### Brano del documento
◆ ◆ ◆ ◆

La guerra del 1866.
Fummo soverchiati, è vero, a
Custoza e non riuscimmo a fare di Lissa la prima vittoria che
costituisse come il solenne atto di nascita dell'Italia grande
potenza. Ma son, questi, accidenti se pur dolorosi, frequenti nella
vita delle nazioni attive e operose; e il criterio per giudicare
della loro gravità va ricercato, ci sembra – quando,
naturalmente, non si tratti di sciagure rovinose per l'esistenza
stessa del paese – non tanto nella entità delle perdite
subíte in scontri poco fortunati, ma nelle conseguenze
profonde, positive o negative, elevanti o deprimenti, suscitatrici
d'energia, o viceversa, che recano nella vita della nazione. Se cosí
è, né Custoza né Lissa vanno deprecate:
disavventure di una guerra che, dichiarata a soli sei anni di
distanza dalla costituzione del regno – ed erano appena cessati
i violenti e minacciosi conati antiunitari – rappresentò
una vittoria gigantesca già di per sé, per il solo
fatto che un governo avesse avuto l'audacia di volerla e il paese di
farla. E poi: una guerra nostra contro l'Austria, e cioè
contro una grande potenza per davvero, d'antica e ancor salda
consistenza unitaria, militarmente forte, politicamente ricca di
prestigio in Europa387.
Nessun precedente. Non il '48, che
aveva colta l'Austria di sorpresa e attaccata dal di fuori quando già
minata all'interno: rivolta, e poi guerra e guerriglia,
gloriosissime, sí, ma non guerra vera. Non il '49, temeraria
partita d'onore d'un piccolo Stato a tradizione militare, che non
poteva dopo tutto finire troppo male, appunto per la piccolezza del
Piemonte, certo che l'Europa non avrebbe mai tollerato una sua troppo
onerosa sconfitta388. Non il '59, senza dubbio pagina
splendida per noi, ma troppo francese e cioè troppo poco
rischiosa per noi. Non il '60, che si combatté di sorpresa e
con mezzi eccezionali contro uno Stato già morto nella
coscienza politica d'Europa, o almeno mortalmente isolato.
1866: per la prima volta dunque l'Italia, allietata di
sproporzionate speranze, e cioè già minorata nella sua
capacità di resistenza, promuove una guerra pericolosa della
quale assume virilmente tutti i rischi; e pur sa che nel caso di
rovescio nessuno in Europa le farà scudo di sé389.

◆ ◆ ◆ ◆

### Raccolta di dati
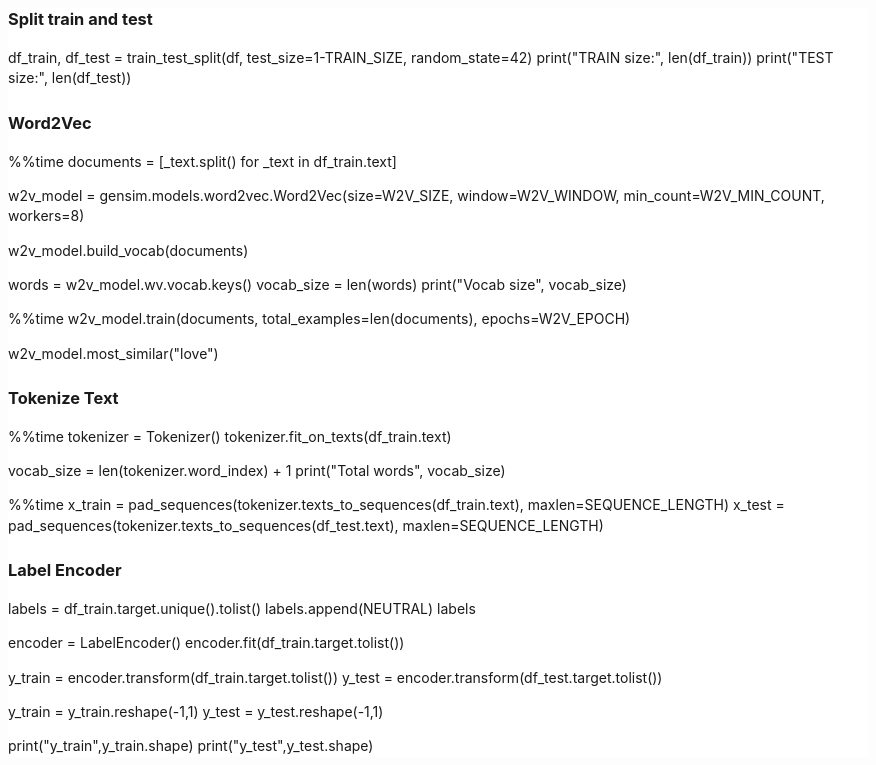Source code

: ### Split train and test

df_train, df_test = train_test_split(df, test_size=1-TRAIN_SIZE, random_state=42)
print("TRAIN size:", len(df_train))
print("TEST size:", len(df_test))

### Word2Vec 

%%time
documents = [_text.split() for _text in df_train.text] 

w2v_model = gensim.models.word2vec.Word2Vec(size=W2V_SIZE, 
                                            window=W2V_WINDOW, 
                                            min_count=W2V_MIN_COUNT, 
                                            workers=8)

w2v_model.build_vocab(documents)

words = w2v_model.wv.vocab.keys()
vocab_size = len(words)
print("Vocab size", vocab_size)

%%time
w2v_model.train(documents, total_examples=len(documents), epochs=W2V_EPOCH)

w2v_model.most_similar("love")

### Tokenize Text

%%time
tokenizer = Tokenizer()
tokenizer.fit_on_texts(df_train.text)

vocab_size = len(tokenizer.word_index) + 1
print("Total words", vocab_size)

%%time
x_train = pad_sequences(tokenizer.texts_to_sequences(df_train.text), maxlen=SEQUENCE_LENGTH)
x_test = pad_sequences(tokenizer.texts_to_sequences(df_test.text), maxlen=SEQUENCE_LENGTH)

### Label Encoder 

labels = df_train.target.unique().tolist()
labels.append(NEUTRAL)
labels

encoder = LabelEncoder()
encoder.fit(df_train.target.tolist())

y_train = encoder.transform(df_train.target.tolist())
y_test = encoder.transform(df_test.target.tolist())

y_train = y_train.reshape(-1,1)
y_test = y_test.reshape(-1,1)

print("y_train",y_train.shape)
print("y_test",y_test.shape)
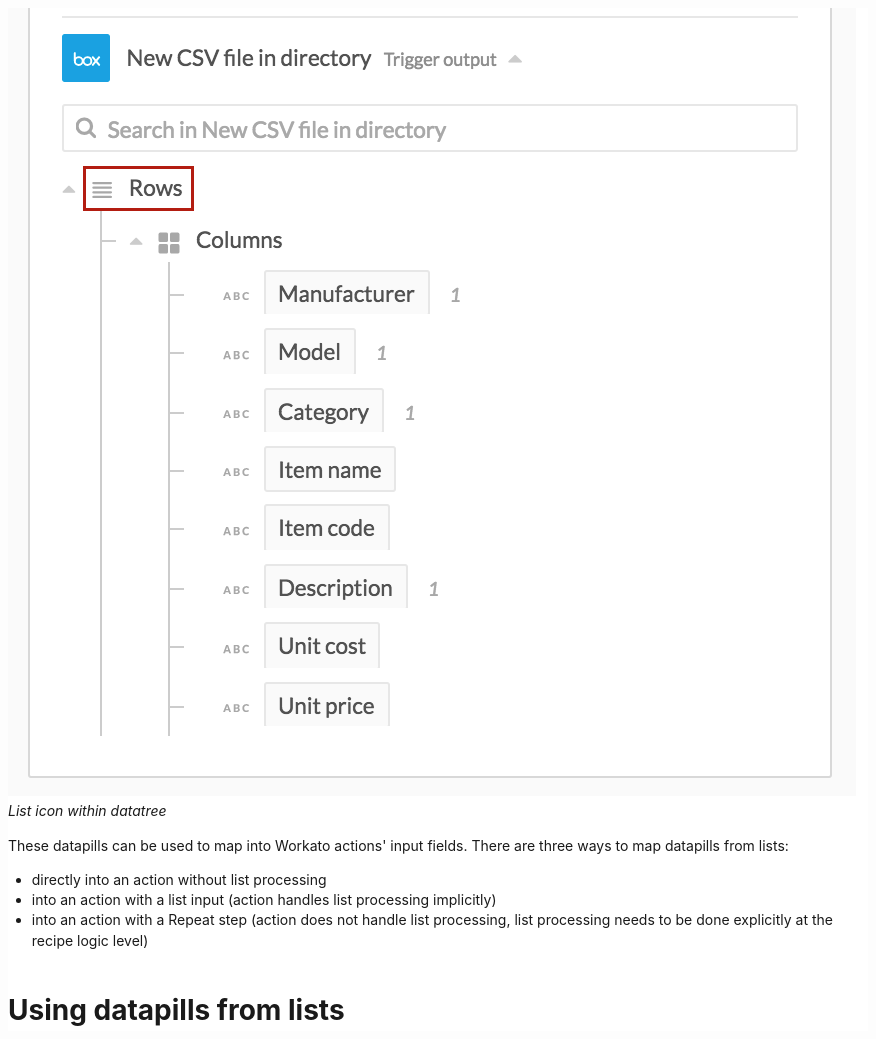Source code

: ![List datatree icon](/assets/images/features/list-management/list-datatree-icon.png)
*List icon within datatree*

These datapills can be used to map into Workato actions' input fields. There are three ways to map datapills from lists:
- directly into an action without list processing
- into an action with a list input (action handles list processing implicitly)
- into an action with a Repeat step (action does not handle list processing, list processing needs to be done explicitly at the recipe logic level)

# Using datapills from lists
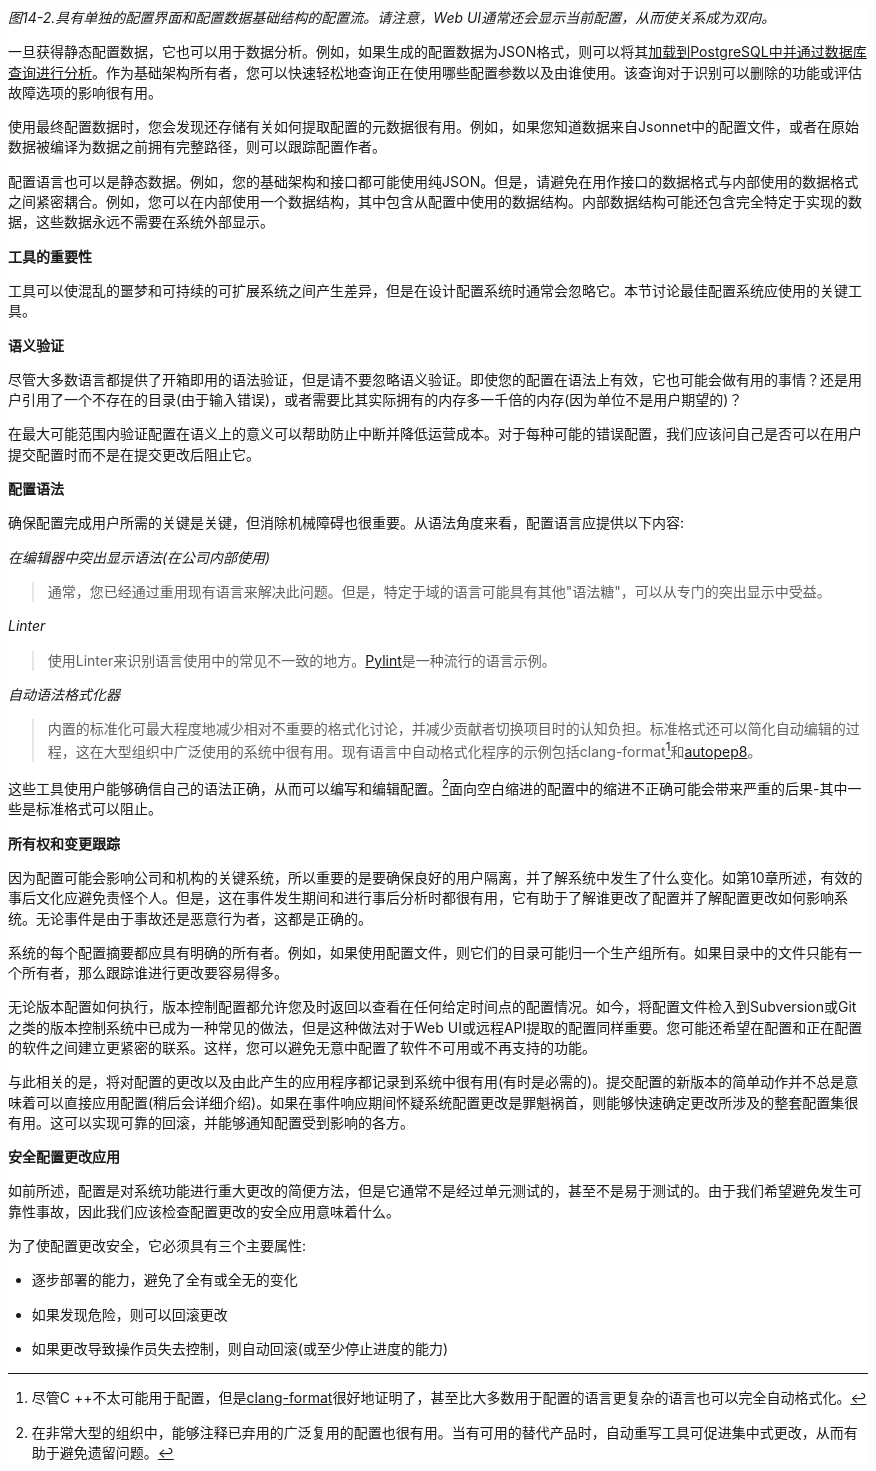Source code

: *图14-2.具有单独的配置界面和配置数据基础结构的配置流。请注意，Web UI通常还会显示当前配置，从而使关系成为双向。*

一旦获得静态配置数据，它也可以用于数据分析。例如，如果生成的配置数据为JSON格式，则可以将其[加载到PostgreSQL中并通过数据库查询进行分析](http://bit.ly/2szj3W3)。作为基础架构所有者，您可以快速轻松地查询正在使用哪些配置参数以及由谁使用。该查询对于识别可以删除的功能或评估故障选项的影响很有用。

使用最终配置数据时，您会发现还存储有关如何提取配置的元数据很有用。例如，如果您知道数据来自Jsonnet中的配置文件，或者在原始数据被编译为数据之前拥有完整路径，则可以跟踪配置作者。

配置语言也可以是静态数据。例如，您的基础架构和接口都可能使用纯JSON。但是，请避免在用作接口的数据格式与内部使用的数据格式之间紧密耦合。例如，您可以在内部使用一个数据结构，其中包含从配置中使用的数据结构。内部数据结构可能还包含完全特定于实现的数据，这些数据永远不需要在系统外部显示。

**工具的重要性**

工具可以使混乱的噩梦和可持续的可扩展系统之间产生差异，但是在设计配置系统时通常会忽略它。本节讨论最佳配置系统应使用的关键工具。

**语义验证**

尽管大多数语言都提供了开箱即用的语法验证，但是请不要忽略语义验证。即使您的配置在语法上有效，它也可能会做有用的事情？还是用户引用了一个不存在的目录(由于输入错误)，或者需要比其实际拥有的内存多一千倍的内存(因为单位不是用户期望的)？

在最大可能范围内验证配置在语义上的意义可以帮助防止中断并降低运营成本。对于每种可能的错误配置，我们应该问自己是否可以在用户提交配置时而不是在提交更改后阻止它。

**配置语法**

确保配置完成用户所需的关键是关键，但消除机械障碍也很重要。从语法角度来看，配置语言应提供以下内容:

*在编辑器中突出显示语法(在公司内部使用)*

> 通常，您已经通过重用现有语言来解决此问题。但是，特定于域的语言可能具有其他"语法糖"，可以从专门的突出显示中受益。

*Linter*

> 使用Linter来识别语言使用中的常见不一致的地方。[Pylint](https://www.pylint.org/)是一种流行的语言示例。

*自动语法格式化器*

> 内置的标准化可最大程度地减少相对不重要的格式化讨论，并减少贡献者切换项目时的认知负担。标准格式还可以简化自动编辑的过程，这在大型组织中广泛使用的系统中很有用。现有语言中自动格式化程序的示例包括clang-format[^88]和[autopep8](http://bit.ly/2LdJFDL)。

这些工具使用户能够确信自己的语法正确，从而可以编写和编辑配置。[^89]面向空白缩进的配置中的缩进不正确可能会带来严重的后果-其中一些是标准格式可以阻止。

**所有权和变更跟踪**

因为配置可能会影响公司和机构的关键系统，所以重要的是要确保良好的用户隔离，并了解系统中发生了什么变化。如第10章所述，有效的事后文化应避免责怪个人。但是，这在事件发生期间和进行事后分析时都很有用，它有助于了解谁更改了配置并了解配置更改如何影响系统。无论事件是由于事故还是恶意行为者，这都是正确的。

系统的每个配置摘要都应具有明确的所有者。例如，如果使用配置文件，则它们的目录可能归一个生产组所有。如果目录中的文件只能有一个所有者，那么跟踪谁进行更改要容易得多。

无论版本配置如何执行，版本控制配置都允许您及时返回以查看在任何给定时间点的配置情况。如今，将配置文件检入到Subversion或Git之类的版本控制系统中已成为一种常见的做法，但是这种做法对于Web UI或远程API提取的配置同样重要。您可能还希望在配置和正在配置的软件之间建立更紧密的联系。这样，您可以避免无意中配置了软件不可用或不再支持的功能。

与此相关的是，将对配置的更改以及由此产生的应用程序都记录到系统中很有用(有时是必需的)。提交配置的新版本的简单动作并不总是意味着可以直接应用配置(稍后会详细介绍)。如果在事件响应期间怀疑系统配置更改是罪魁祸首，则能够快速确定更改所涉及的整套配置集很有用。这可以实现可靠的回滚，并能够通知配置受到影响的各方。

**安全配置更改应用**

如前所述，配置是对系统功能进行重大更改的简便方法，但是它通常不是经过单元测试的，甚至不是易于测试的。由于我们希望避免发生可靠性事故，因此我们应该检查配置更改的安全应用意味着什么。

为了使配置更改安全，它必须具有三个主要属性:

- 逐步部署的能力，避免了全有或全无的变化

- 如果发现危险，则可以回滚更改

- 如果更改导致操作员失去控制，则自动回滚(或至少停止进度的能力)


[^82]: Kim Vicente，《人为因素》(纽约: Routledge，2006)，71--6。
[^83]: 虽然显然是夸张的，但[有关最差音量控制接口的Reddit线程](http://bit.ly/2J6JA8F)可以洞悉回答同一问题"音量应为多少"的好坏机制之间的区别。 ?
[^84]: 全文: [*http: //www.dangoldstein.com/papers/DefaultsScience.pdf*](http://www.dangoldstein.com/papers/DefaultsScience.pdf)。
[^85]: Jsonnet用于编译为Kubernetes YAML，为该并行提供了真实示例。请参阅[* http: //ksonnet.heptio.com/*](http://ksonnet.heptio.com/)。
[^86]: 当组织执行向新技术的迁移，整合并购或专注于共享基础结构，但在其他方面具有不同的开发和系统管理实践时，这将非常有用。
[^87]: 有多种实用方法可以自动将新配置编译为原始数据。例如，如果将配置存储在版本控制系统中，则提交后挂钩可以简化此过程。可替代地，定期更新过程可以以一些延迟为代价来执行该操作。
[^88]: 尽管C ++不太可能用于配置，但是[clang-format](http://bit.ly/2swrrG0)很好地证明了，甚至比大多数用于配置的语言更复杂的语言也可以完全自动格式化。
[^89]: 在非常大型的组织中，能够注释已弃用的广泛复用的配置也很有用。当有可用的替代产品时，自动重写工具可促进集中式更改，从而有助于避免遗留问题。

◆ ◆ ◆ ◆

### Elenco dei compiti
1) Citi dal brano sulla guerra del 1866 il tratto che inizia con le parole "Nessun precedente. Non" e si conclude dopo "almeno mortalmente isolato.".
2) Prosegua il brano sulla guerra del 1866 a partire dal punto in cui si interrompe.

### Compiti risolti
1)
Nessun precedente. Non il '48, che
aveva colta l'Austria di sorpresa e attaccata dal di fuori quando già
minata all'interno: rivolta, e poi guerra e guerriglia,
gloriosissime, sí, ma non guerra vera. Non il '49, temeraria
partita d'onore d'un piccolo Stato a tradizione militare, che non
poteva dopo tutto finire troppo male, appunto per la piccolezza del
Piemonte, certo che l'Europa non avrebbe mai tollerato una sua troppo
onerosa sconfitta388. Non il '59, senza dubbio pagina
splendida per noi, ma troppo francese e cioè troppo poco
rischiosa per noi. Non il '60, che si combatté di sorpresa e
con mezzi eccezionali contro uno Stato già morto nella
coscienza politica d'Europa, o almeno mortalmente isolato.

2)
Diplomaticamente e militarmente, l'Italia, finalmente maggiorenne,
agisce di sua esclusiva iniziativa.
C'era, sí, la Prussia; ma
l'alleanza (da quanto tempo non s'era perduto lo stampo?) venne
negoziata da pari a pari, do ut des (e se mai con prevalente
vantaggio della Prussia, che otteneva la garanzia del nostro
intervento nel caso che venisse attaccata e non ci accordava, né
noi insistemmo troppo per ottenere, la reciprocità); una volta
negoziata, mantenuta da noi con scrupolo che qualcuno giudicò
anche eccessivo (nell'aprile 1866, con nobile temerarietà, La
Marmora rifiutò senza discuterle le lusinghe dell'Austria, che
avrebbe acconsentito a cederci senza condizioni la Venezia purché
avessimo abbandonato l'alleanza prussiana390; e ce ne dette
atto solenne il Bismarck, 20 dicembre 1866, alla Camera prussiana).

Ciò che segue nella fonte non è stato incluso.